Why? Particularly after a quick google would tell you that traditional Native American dress is not "just clothes and accessories".

WeeHelena · 06/04/2016 18:15

Just to add we are purposefully representing a part of their culture while dressed in native American style clothing.

curren · 06/04/2016 18:15

The beef in the curry was ridiculous. But not CA in my opinion. It's someone not thinking or not knowing enough. They tried to do something, they failed. But not CA in my opinion.

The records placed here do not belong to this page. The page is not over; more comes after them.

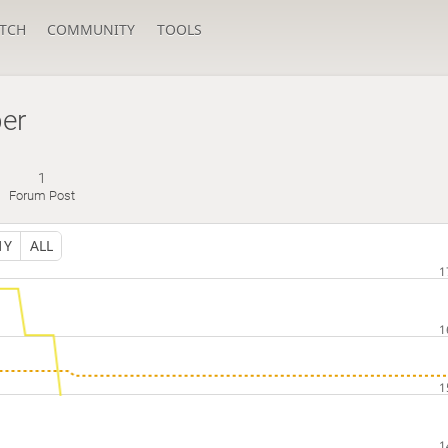
TCH
COMMUNITY
TOOLS
er
1
Forum Post
1Y
ALL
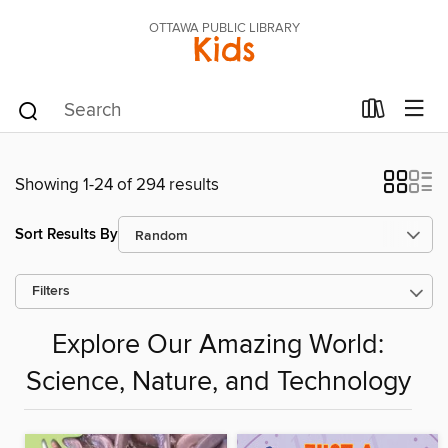
OTTAWA PUBLIC LIBRARY
Kids
Showing 1-24 of 294 results
Sort Results By
Filters
Explore Our Amazing World:
Science, Nature, and Technology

OTheHugeManatee · 06/04/2016 18:17

Why is it ok to mock students from Vietnam, Japan & a South Asian Hindu for pointing out that the food is a) not as advertised, and b) undercooked

Americans make a shit cup of tea as well. So what?

zoelife111 · 06/04/2016 18:18

its nonsense. Culture is what you have experienced in your lifetime, nothing to do with race. I have lived in 7 countries, and enjoyed and adopted aspects of the culture in each of them, for example I love black bread, which I first ate in Germany, I cook my porridge to the recipe I was taught in Kenya.

I have been accused of "cultural appropriation" for this.

How dare anyone tell me they "own" a way of cooking porridge because they are black and I am white.

I've actually lived in the country where this recipe came from, and the person accusing me had not. My children have grown up with this recipe

This is our culture and life experience as much as anyone's, regardless of the colour of my skin.

cleaty · 06/04/2016 18:19

I think anyone with an ounce of common sense knows that a lot of foreign dishes served in the US, will be anything but authentic.

WeeHelena · 06/04/2016 18:21

Missed your post ipity we are actually representing a part of their culture through performing so it is apropriate to dress as such.

From reading the thread I can understand if there is CA of religious or sacred things but can't quite pinpoint where that isn't apropriate, where is the line really.

cleaty · 06/04/2016 18:21

Yes American tea is shit. They don't know how to make it. How dare they appropriate tea from the English.